Extracting R package author information

R package authors can be specified in two ways in the DESCRIPTION file.

Extracting R package author information from the Author field

The authors can be listed in the Author field, as free text. However, this method is now actively discouraged by CRAN, and many R user communities, such as rOpenSci.

We would for example have:

Author: Ada Lovelace and Charles Babbage

Because this is free-text, it could be formatted in many different ways, and it is hard to programmatically extract the names. The parse_authors() function provided by the package is designed to split at common delimiter and clean common extra words.

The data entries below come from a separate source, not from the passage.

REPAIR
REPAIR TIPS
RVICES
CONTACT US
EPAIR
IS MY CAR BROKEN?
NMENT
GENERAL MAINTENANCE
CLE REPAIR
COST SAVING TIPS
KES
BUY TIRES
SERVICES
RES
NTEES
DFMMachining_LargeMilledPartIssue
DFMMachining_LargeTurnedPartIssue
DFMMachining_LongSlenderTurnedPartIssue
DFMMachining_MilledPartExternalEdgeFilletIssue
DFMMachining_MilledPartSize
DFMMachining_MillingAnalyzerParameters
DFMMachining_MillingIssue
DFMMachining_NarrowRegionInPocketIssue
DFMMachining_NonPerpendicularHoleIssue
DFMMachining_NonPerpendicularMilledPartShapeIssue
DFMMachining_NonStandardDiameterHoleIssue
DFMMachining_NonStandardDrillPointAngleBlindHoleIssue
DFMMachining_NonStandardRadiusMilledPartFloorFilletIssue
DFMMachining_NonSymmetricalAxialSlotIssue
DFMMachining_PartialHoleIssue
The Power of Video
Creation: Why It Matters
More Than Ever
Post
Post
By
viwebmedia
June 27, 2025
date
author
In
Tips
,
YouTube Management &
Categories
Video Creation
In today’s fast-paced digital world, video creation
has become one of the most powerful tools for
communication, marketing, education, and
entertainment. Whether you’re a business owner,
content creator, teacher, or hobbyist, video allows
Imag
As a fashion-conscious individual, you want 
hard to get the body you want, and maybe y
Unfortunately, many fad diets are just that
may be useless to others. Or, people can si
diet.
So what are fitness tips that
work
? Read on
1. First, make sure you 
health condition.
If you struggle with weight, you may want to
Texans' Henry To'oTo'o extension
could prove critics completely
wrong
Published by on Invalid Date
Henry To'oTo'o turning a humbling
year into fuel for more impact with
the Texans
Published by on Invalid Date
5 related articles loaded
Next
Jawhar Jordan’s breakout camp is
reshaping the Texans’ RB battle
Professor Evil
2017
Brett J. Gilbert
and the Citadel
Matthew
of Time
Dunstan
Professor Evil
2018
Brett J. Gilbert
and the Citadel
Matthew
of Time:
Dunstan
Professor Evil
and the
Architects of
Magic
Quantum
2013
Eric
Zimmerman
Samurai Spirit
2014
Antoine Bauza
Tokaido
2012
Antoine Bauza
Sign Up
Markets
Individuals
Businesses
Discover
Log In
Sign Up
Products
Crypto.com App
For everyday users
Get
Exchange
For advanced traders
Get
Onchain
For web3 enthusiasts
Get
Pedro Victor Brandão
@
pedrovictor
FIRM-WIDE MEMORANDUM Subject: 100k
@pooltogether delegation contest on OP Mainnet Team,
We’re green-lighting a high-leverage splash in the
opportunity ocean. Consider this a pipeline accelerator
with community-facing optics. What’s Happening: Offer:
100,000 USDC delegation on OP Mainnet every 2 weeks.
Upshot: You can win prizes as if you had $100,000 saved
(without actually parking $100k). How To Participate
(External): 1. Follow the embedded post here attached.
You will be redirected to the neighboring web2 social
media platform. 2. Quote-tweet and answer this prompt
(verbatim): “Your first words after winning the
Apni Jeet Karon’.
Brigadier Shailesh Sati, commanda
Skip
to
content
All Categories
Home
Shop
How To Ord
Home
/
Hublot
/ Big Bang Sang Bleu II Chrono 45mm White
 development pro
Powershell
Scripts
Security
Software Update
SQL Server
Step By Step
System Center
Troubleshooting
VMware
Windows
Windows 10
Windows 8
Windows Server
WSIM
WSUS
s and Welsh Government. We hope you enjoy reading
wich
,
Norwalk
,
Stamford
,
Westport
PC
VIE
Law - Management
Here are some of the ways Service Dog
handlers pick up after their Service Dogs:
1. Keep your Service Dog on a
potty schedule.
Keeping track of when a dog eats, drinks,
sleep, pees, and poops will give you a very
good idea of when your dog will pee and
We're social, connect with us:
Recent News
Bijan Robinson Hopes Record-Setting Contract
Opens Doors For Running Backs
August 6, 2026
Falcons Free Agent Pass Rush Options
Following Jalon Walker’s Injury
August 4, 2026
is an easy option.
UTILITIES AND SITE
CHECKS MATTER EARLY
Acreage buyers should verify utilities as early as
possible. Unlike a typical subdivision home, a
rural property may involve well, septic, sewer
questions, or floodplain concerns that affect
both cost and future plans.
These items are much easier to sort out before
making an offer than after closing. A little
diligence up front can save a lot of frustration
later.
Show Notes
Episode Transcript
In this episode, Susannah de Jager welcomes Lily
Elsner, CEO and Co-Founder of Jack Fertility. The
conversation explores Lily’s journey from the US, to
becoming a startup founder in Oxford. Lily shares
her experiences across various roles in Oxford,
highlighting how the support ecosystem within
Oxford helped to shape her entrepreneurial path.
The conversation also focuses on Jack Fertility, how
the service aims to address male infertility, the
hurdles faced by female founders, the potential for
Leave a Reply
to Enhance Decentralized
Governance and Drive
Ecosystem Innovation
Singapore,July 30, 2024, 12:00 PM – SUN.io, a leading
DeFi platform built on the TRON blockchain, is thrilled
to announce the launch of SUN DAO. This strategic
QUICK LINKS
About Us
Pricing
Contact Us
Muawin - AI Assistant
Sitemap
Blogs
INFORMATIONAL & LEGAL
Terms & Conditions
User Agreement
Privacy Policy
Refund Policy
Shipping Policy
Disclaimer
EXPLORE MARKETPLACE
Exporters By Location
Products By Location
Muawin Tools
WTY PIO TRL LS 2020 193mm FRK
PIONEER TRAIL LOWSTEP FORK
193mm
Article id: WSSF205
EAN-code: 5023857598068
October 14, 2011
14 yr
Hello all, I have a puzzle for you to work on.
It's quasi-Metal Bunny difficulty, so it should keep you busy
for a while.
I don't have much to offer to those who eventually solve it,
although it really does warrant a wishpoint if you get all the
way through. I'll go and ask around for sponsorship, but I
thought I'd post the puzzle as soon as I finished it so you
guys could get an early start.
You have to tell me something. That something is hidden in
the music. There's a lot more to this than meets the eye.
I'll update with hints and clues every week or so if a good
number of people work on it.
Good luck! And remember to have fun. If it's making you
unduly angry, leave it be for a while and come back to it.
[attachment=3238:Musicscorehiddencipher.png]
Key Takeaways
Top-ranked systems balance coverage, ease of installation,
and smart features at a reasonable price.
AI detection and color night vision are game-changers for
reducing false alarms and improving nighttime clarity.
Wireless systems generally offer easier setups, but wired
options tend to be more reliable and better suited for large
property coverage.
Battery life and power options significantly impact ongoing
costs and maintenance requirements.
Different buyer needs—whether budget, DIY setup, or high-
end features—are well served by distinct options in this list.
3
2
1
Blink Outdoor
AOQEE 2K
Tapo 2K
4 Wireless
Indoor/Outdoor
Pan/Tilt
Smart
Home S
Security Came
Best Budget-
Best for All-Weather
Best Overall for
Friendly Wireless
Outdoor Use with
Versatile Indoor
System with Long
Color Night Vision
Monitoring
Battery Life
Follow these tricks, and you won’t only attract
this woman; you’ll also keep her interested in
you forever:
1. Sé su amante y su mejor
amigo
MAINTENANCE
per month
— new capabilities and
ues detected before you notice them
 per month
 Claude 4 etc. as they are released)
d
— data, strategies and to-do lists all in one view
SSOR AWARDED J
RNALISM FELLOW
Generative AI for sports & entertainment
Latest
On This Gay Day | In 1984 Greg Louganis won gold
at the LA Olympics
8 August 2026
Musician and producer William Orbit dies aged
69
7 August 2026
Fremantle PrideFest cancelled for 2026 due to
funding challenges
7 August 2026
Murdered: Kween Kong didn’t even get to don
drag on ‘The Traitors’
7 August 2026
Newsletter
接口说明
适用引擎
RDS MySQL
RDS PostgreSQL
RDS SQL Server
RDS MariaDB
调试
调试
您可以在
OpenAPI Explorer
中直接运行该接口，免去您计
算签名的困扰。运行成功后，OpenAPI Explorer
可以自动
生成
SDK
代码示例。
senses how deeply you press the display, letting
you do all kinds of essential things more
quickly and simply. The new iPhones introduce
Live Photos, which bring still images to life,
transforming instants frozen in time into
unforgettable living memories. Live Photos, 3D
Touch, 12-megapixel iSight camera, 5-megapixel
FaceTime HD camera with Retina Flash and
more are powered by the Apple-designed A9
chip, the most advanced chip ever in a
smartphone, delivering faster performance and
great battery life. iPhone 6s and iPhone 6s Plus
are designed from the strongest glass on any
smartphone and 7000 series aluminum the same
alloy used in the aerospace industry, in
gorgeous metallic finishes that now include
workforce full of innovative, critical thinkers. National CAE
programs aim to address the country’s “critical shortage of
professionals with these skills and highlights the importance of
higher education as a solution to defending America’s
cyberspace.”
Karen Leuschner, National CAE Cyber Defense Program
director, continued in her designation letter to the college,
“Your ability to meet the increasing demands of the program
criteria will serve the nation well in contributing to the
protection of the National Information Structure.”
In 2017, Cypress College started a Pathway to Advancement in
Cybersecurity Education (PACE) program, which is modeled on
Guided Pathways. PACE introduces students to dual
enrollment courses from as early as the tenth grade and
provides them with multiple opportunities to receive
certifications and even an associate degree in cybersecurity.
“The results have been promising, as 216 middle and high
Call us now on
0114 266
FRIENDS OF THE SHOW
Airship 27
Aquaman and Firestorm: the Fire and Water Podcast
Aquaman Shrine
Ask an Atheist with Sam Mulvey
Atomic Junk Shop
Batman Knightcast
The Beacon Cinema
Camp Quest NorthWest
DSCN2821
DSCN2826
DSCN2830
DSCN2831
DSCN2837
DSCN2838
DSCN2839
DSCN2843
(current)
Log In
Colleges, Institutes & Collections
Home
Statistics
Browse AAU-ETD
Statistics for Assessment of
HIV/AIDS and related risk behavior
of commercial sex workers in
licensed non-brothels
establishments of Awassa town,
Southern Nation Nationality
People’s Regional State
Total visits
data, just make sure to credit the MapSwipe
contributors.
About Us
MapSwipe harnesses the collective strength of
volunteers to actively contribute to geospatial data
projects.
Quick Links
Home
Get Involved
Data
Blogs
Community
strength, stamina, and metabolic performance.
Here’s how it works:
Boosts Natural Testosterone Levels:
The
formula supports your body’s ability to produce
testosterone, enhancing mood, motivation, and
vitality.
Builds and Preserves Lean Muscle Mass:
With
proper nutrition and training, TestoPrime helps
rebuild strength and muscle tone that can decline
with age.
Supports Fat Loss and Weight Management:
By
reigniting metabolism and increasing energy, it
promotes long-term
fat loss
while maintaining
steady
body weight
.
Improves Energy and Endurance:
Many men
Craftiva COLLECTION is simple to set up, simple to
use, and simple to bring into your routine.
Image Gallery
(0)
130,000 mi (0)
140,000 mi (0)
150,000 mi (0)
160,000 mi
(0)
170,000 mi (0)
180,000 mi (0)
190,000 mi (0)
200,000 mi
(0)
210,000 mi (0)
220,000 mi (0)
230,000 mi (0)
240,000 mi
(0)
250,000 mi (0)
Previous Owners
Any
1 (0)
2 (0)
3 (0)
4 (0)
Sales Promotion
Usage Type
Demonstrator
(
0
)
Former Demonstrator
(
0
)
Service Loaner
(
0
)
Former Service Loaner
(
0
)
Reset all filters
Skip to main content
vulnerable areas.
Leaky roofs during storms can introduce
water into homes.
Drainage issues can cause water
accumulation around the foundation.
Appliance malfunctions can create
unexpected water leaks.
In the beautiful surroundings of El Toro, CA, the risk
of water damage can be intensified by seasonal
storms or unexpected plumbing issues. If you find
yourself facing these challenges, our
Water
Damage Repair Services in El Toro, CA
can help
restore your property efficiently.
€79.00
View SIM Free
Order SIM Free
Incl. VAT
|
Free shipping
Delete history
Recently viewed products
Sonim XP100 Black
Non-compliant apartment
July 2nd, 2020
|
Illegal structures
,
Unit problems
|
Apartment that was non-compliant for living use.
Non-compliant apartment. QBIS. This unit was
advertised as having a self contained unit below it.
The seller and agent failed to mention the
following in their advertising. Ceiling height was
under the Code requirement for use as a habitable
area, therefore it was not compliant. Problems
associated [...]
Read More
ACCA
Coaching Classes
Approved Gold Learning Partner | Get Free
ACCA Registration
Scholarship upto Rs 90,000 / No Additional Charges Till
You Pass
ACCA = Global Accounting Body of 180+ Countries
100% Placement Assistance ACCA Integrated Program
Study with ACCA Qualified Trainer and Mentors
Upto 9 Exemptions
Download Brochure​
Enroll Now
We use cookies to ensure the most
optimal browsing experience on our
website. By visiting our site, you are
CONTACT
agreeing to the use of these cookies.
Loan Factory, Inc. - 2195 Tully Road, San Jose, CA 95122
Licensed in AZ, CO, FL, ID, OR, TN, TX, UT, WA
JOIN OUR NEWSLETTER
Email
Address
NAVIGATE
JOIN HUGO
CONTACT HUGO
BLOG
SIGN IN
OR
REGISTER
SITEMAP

parse_authors("Ada Lovelace and Charles Babbage")
#> [1] "Ada Lovelace"    "Charles Babbage"
parse_authors("Ada Lovelace, Charles Babbage")
#> [1] "Ada Lovelace"    "Charles Babbage"
parse_authors("Ada Lovelace with contributions from Charles Babbage")
#> [1] "Ada Lovelace"    "Charles Babbage"
parse_authors("Ada Lovelace, Charles Babbage, et al.")
#> [1] "Ada Lovelace"    "Charles Babbage"

Extracting R package author information from the Authors@R field

The authors can also be listed in Authors@R field as a string containing R code that generates a vector of person objects. This is the most modern and recommended way to specify authors in the DESCRIPTION file.

Authors@R: c(
  person("Ada Lovelace", role = c("aut", "cre"), email = "ada@email.com"),
  person("Charles Babbage", role = "aut")
)
auts <- parse_authors_r("c(
  person('Ada Lovelace', role = c('aut', 'cre'), email = 'ada@email.com'),
  person('Charles Babbage', role = 'aut')
)")

class(auts)
#> [1] "person"

str(auts)
#> List of 2
#>  $ :Class 'person'  hidden list of 1
#>   ..$ :List of 5
#>   .. ..$ given  : chr "Ada Lovelace"
#>   .. ..$ family : NULL
#>   .. ..$ role   : chr [1:2] "aut" "cre"
#>   .. ..$ email  : chr "ada@email.com"
#>   .. ..$ comment: NULL
#>  $ :Class 'person'  hidden list of 1
#>   ..$ :List of 5
#>   .. ..$ given  : chr "Charles Babbage"
#>   .. ..$ family : NULL
#>   .. ..$ role   : chr "aut"
#>   .. ..$ email  : NULL
#>   .. ..$ comment: NULL
#>  - attr(*, "class")= chr "person"

print(auts)
#> [1] "Ada Lovelace <ada@email.com> [aut, cre]"
#> [2] "Charles Babbage [aut]"

If we only want the names, we can use the format.person() base R function:

format(auts, include = c("given", "family"))
#> [1] "Ada Lovelace"    "Charles Babbage"

Cleaning and deduplicating author names

We can now take the list of authors extracted from the previous step, or an independently gathered list of names, and clean and deduplicate it.

Harmonize differently abbreviated names

The expand_names() function can be used to expand differently abbreviated names to a common form, passed in the expanded argument:

expand_names(c("Ada Lovelace", "A Lovelace"), expanded = "Ada Lovelace")
#> [1] "Ada Lovelace" "Ada Lovelace"

However, a common pattern is to pass the vector to clean itself in expanded. This way, you can harmonize names to their longest form in the vector, even if you do not know the full name of all authors in advance:

my_names <- c("Ada Lovelace", "A Lovelace", "Charles Babbage")
expand_names(my_names, my_names)
#> [1] "Ada Lovelace"    "Ada Lovelace"    "Charles Babbage"